あと普通に、ラスダン入ったらサブイベントのフラグへし折れるとかあるんよ。たまに。困るの。それどころか街に入れなくなるFF8っていう(以下略)

この辺りを経験則として学んだとしたら、終わる前に身支度をしても不思議ではあるまい。

世界を終わらせないために

 壮大だね。

 「温存」の手段としてはツァイガルニク効果が使われている。未完のものに対して人はいつまでもそれを覚えていやすい傾向。
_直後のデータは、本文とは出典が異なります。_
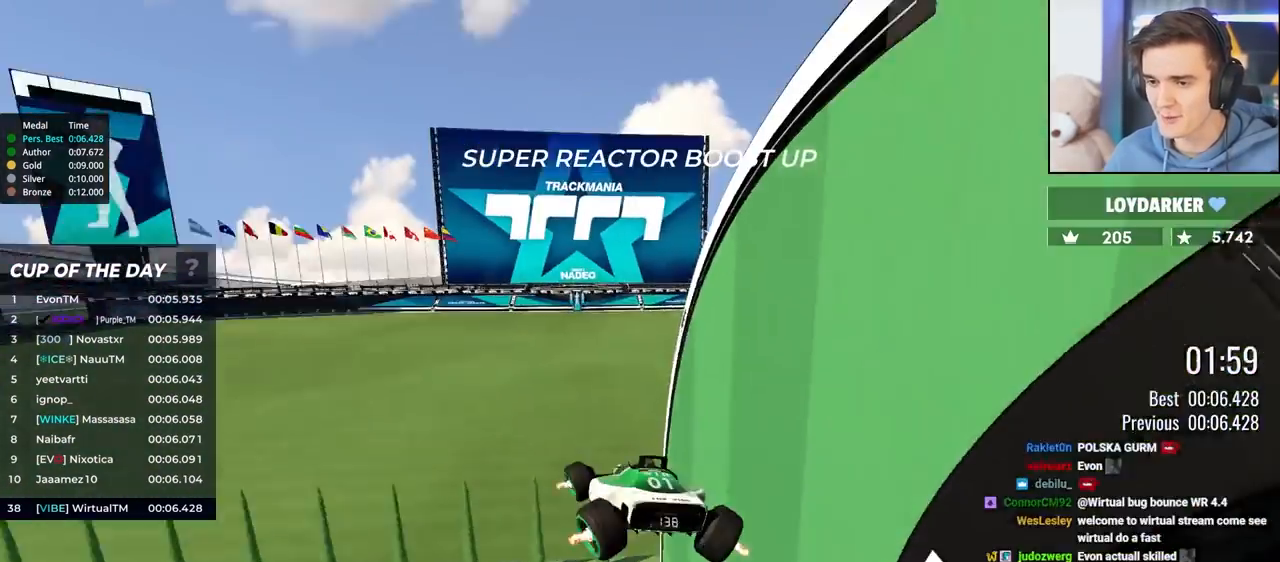
{"keys": ["up"], "events": [[33, "left", "down"], [317, "left", "up"]]}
連載漫画やドラマがいい所で終わっても、次の週に忘れずすんなり続きから入れるのはこのためだ。

「ゲームの世界を終わらせない」のが目的である場合、未完で止めることは理に適っている。

 日光東照宮の陽明門には12本の柱があるが、一本だけ逆さまになっている。「満つれば欠ける」、完成すれば後は廃れるだけだから、あえて完成させない、という願掛けだそうな。
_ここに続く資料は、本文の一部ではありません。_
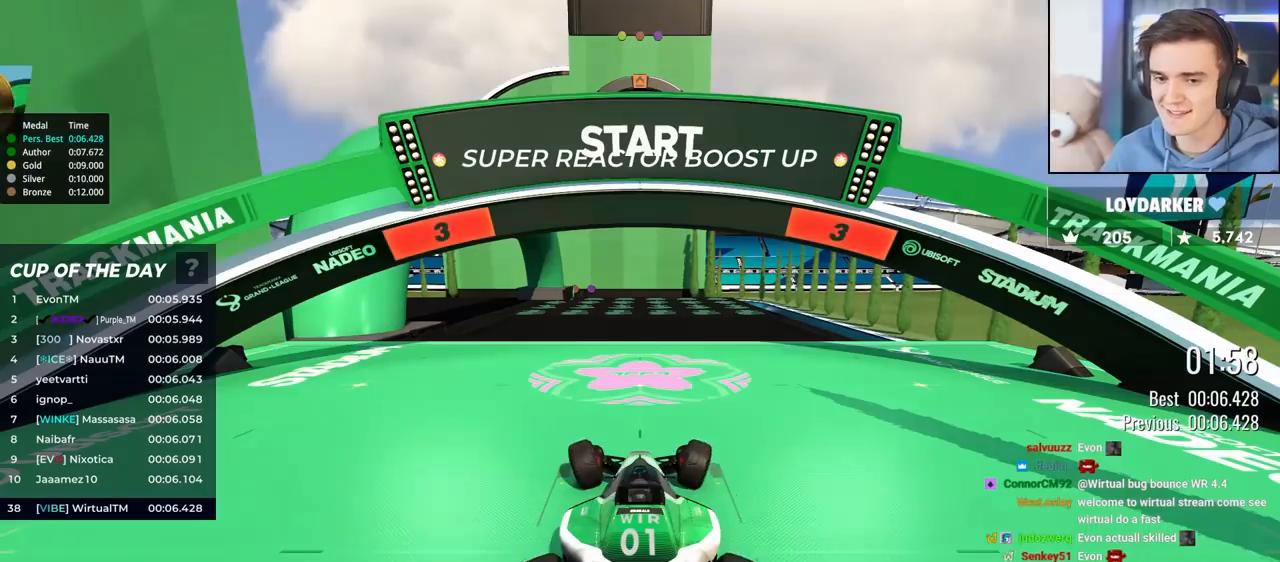
{"keys": ["left", "up"], "events": [[217, "left", "down"]]}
ラスボス前症候群も「クリアすれば忘れてしまうかも知れないから、クリアしない」という願掛けなのかもしれない。

先が見えたから

 上記論文内ではもう一つ、先の展開が読めたからゲーム止めた、というのがあった。「わかったからもういい」なのか、「わかっちゃったから終わらせたくない」なのかは知らないが。
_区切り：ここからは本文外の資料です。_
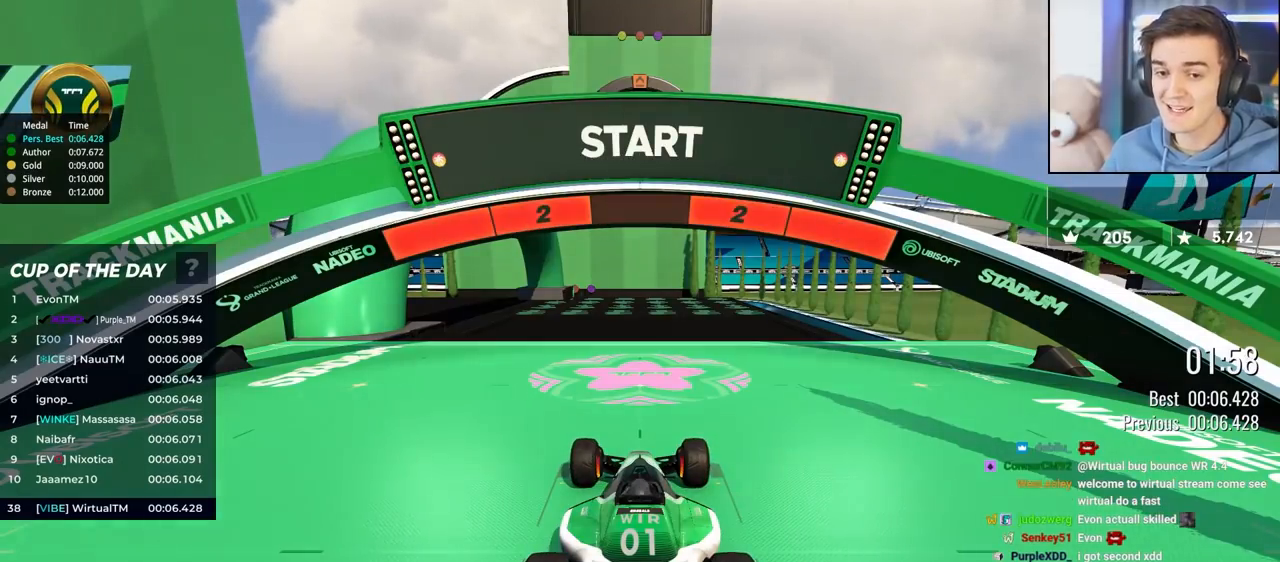
{"keys": ["up"], "events": [[300, "left", "up"]]}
シナリオの先が読めたかどうかとは別に、RPGだったらなんぞ盛り上がってラスダンとか始まるわけだ。城が飛んだり塔が建ったり別次元の穴が空いたりとかするだろう。「もうすぐ終わりだ」とは悟りやすい(そこからまだまだ先長いこともあるんだが)。

 また、これとは別にスポーツなどで「もうすぐゴールだ」と思った瞬間にスペックが落ちるという話がある。脳のモードが切り替わってしまうらしい。

これがゲームにも当てはまるなら、「もうすぐ終わりか」と思ったらやる気を無くすのは自然なことだと言える。そうなると後は消化作業だし、そのままフェードアウトも不思議ではないかも知れない。

 これはネタバレの害にも通じるだろう。ちょっと前にニュースで南極基地だったかな? そこにいる二人の内、一人がもう一人を刺した。死んじゃいないが。

3年位通して、ことごとく本のネタバレしてきたから我慢の限界だった。で、結構同情的な意見も見かけたんだよね。ネタバレされた側に対しての。楽しみもあまりないような所でそんな事されたら気持ちはわかる、と。

この二人は日本人ではなかったはずだ。ネタバレされたらぶっ殺してやりたくなる気持ちは世界共通かも知れない。「失速」現象を強制的に誘発されてもおかしくない。

知らない状態から、自分の意思で知っていく、というのは思いの外重要なのだろう。そしてそれに楽しみを見出しやすい。

この見方で行くと、物語の結末は「体験の終わり」ではある。二周目はメタな感じになる。同じではない。終わった時感じるのは達成感ではなく、寂寥感。ではプランB。楽しさをこれ以上求めるのを止めて、世界への「期待感」を保持しよう、となるのかも。

 個人的に思うが、「もうすぐ終わり」と思ってやる気が出るのって、嫌なことやってる時だよなと。じゃあ逆になるのって好きだからじゃないのかと。

関連ページ:
_ゴール直前での失速

リソースが足りない

 時間とか体力とか気力とか。

例えば、尊敬する著名人でも想像してみてもらいたい。はい、会えることになりました。おめでとう。
おめでたいが、絶対緊張するよねと。気楽で安らげる時間ではないだろう。好きすぎて緊張するというのはあるわけだ。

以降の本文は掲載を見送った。